How do I determine pH, pOH, [H+] and [OH-], if all I have is the concentration of H2CO3 as 3.51 x 10^-2 M?

Carbonic acid is a weak acid and when in solution, the following reaction takes place:

`H_2CO_3 (aq) -> H^+ (aq) + HCO_3^(-) (aq)`

The dissociation constant for this reaction, Ka1 = 4.3 x 10^-7.

Since both the products are in a 1:1 molar ratio, we can assume that at equilibrium, the concentration of each of them is x M. The leftover concentration of carbonic acid at equilibrium is 3.51 x 10^-2 -x M.

Using the equation for dissociation constant:

`Ka_1 = ([H^+][HCO_3^-])/[H_2CO_3]`

`4.3 xx 10^-7 = (x xx x)/(3.51 xx 10^-2 - x)`

solving this equation, we get, [H+] = 1.23 x 10^-4 M

pH = -log [H+] = - log (1.23 x 10^-4) = 3.91

since pH + pOH = 14

pOH = 14 - pH = 10.1 

and pOH = -log [OH-]

solving this equation, we get [OH-] = 8.12 x 10^-11 M

Hope this helps.
■ ■ ■ ■ ■
Task statement:
Answer these questions using the carbonic acid passage:
1. What value is given for the dissociation constant Ka1?
2. What pH does the passage calculate?
3. What concentration of [OH-] does it arrive at?

Provided material:
■ ■ ■ ■ ■
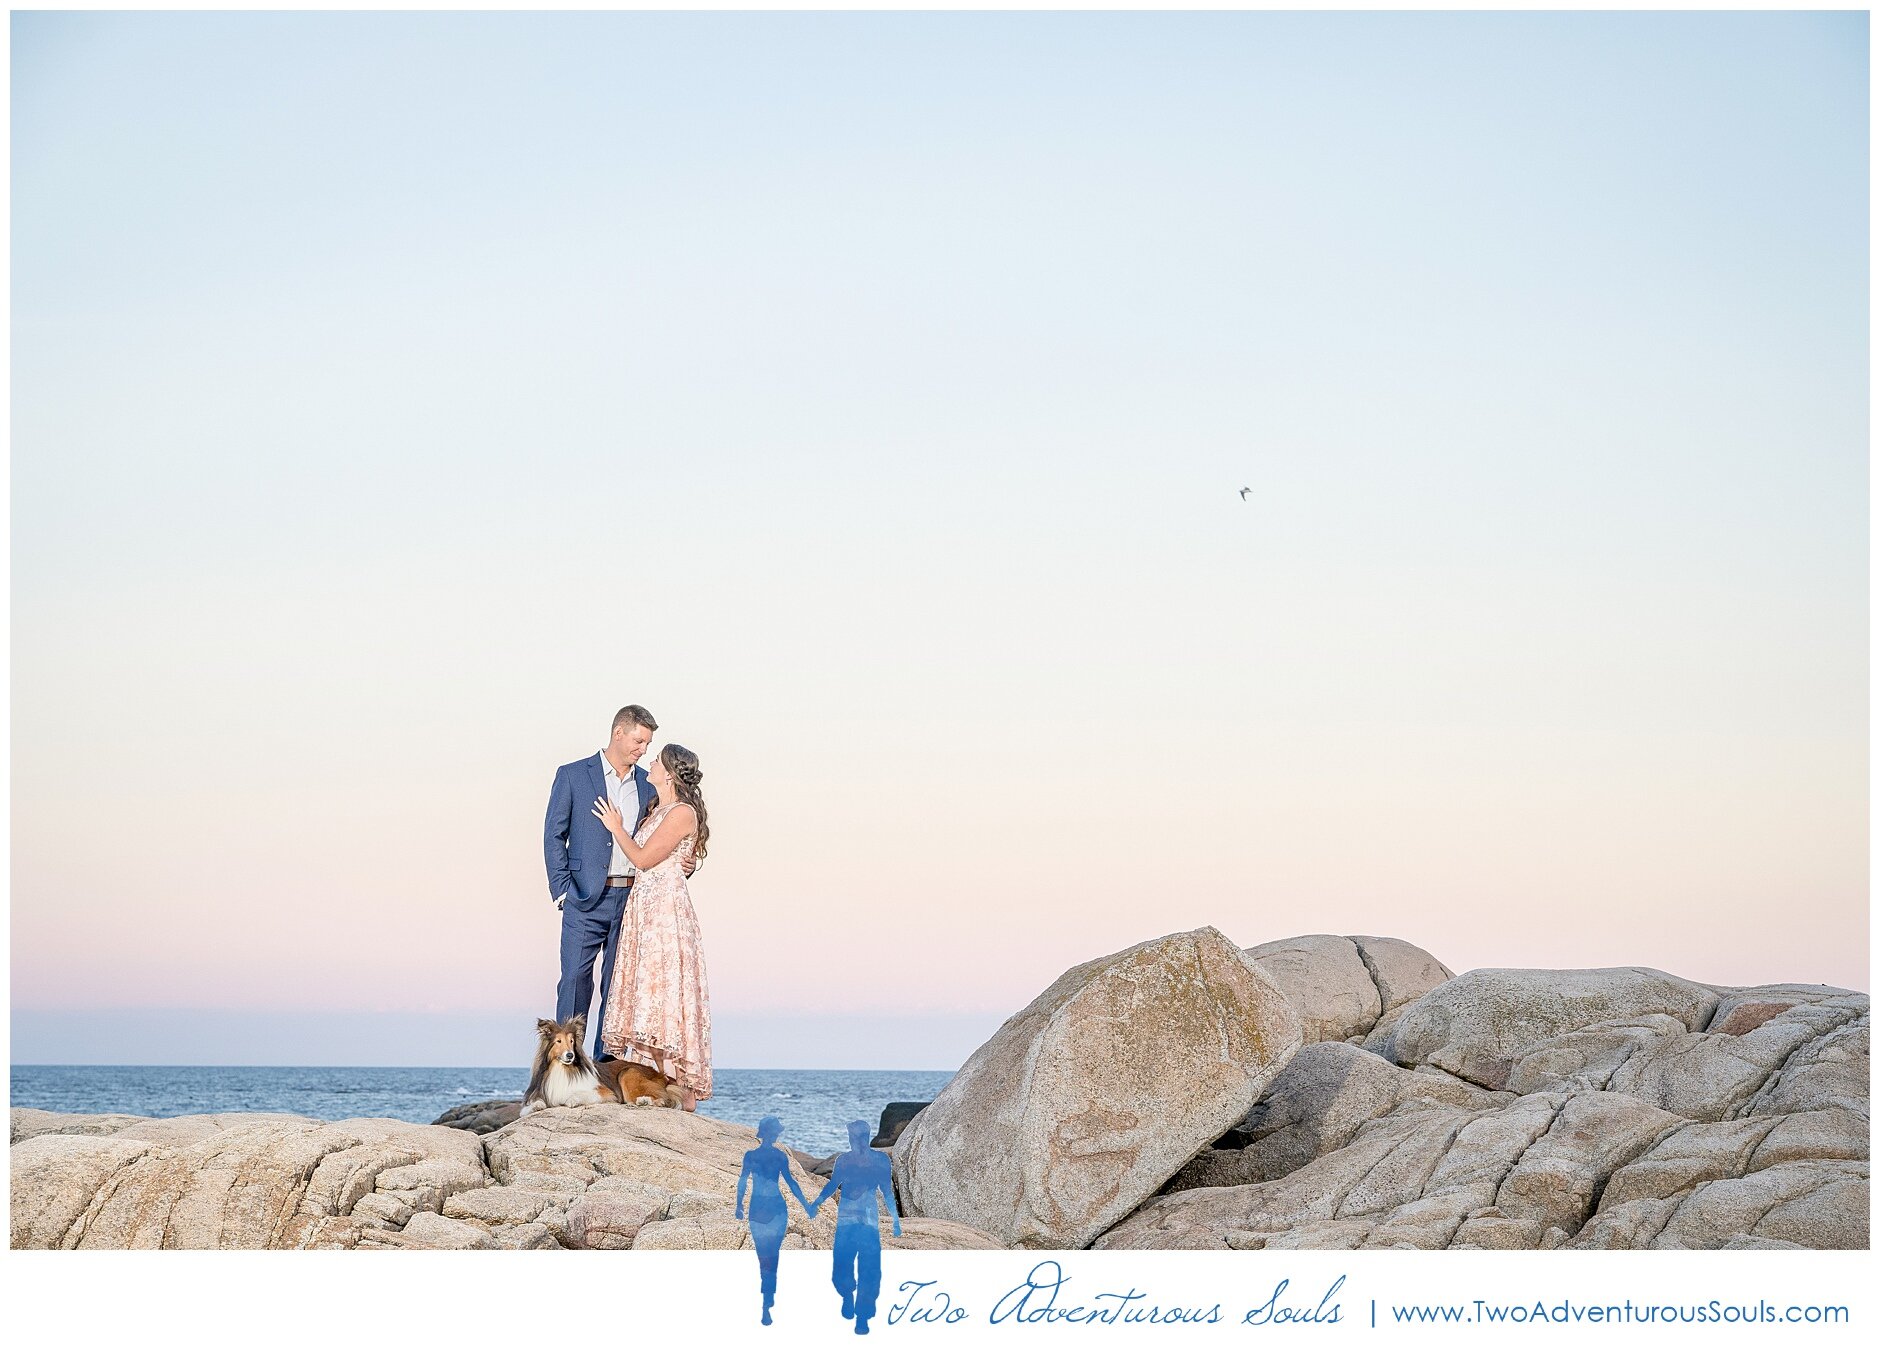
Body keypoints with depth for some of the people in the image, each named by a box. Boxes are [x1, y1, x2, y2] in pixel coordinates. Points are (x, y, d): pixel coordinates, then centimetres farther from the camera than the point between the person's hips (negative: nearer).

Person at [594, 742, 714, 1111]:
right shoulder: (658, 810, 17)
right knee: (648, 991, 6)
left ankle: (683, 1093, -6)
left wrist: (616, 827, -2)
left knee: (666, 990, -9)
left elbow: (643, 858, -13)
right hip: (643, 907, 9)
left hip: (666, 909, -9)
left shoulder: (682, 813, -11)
■ ■ ■ ■ ■
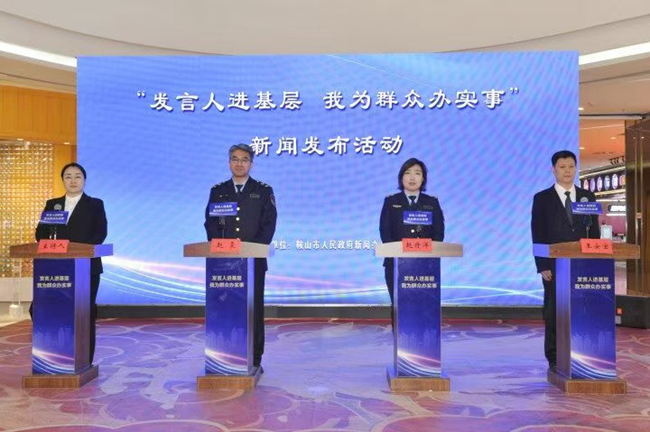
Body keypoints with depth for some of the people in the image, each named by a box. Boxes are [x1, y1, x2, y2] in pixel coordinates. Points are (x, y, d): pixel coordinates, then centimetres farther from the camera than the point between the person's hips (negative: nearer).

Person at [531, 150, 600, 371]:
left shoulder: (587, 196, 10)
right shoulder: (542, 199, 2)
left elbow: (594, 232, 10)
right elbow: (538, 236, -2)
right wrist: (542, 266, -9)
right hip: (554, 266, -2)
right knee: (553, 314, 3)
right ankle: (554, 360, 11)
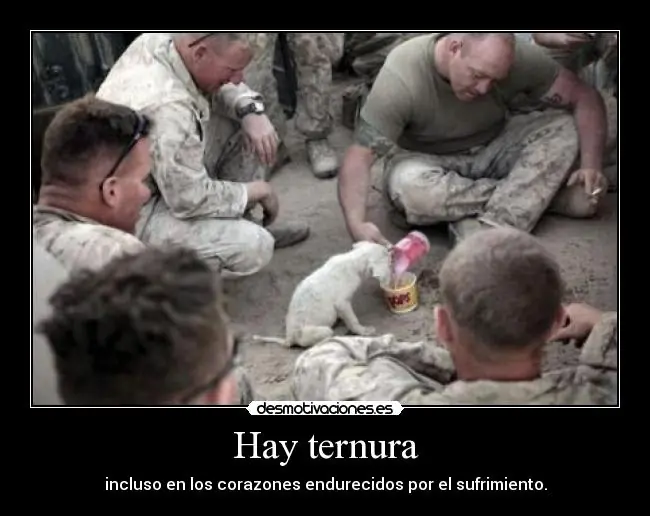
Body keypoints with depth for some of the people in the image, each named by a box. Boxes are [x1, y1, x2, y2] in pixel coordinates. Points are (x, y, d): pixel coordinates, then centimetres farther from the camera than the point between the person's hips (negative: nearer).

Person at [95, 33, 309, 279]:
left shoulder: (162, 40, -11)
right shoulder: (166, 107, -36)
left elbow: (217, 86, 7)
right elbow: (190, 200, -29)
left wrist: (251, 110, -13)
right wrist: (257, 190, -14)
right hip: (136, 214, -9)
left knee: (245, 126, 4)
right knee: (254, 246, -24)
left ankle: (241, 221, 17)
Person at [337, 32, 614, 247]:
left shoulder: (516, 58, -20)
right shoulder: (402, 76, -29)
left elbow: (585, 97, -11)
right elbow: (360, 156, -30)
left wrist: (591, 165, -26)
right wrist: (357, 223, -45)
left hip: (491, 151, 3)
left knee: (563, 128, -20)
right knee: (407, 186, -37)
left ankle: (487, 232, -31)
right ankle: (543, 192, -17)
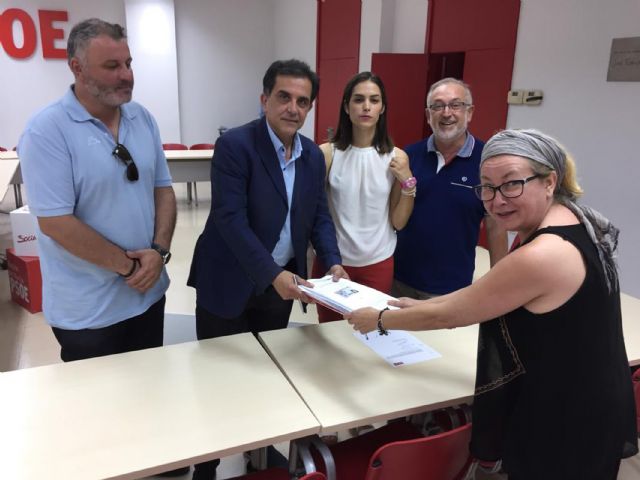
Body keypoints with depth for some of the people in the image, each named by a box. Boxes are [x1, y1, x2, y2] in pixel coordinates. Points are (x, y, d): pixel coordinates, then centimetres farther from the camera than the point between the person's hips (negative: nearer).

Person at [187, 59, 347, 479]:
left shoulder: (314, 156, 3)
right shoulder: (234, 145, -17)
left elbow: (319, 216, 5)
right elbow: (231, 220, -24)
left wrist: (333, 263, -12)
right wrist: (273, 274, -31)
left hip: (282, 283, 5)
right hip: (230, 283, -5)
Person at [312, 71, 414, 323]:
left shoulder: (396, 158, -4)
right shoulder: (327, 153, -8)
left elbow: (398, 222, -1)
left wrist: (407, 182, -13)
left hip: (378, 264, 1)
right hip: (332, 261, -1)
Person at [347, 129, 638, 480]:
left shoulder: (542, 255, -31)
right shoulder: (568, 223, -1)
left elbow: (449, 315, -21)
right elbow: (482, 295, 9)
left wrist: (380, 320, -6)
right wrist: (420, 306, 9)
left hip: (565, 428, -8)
■ ■ ■ ■ ■
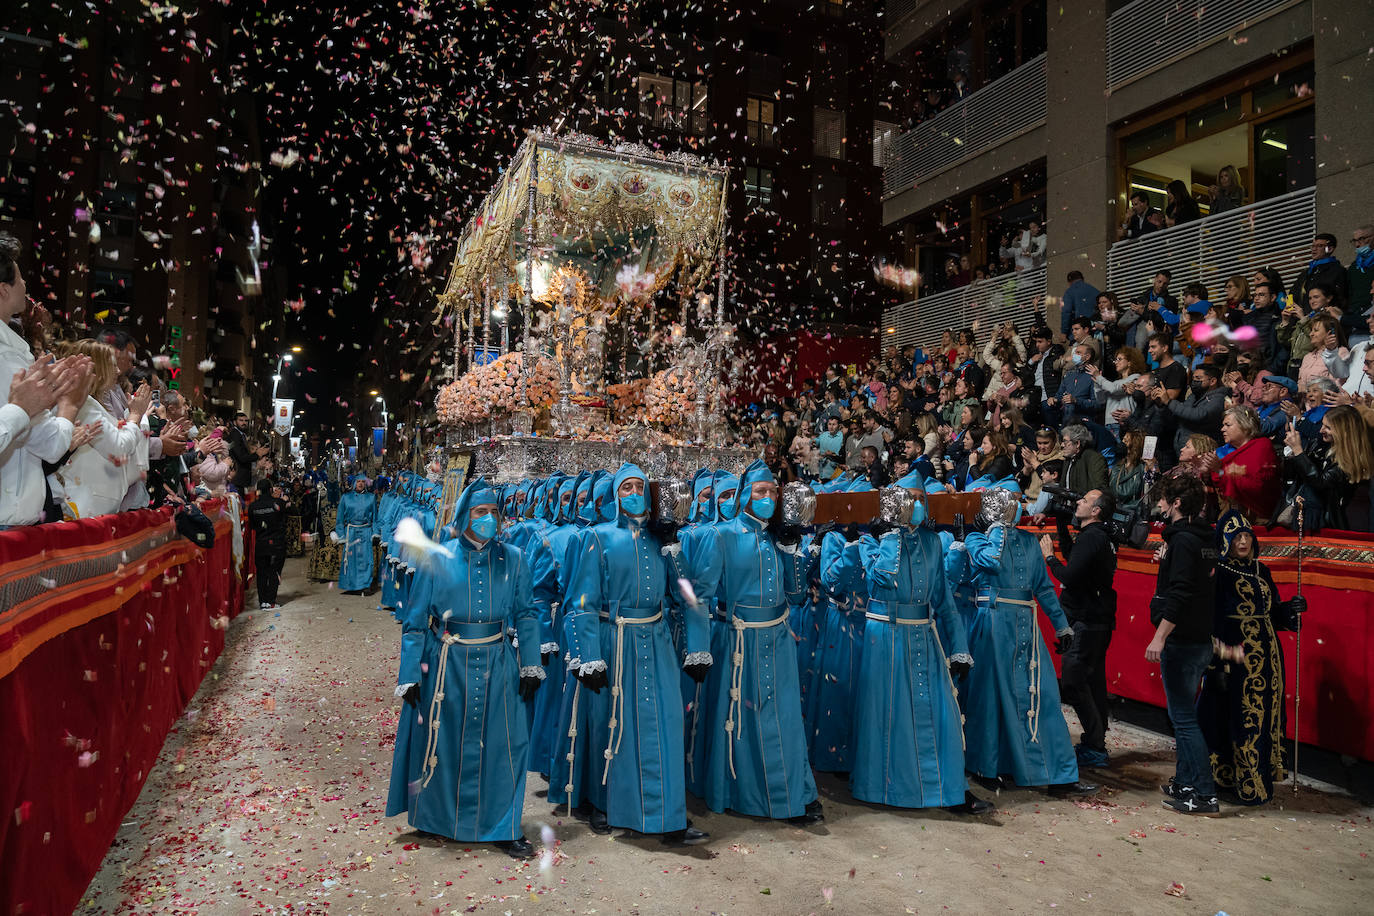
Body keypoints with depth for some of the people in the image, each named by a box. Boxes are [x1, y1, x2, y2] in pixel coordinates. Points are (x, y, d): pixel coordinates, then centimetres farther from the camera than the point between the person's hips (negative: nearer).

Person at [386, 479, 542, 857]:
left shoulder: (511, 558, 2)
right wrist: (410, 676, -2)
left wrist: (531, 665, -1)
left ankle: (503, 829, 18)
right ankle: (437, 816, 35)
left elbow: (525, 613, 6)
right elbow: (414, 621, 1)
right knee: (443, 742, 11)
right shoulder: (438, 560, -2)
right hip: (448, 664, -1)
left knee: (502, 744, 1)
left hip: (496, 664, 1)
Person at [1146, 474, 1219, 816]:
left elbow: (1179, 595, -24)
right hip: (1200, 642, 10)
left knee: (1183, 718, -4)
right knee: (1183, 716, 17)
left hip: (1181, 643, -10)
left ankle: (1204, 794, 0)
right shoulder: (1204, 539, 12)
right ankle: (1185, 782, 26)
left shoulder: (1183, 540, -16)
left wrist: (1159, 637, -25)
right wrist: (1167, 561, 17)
■ ■ ■ ■ ■
Answer box:
1. 4.3 x 10^-7
2. 3.91
3. 8.12 x 10^-11 M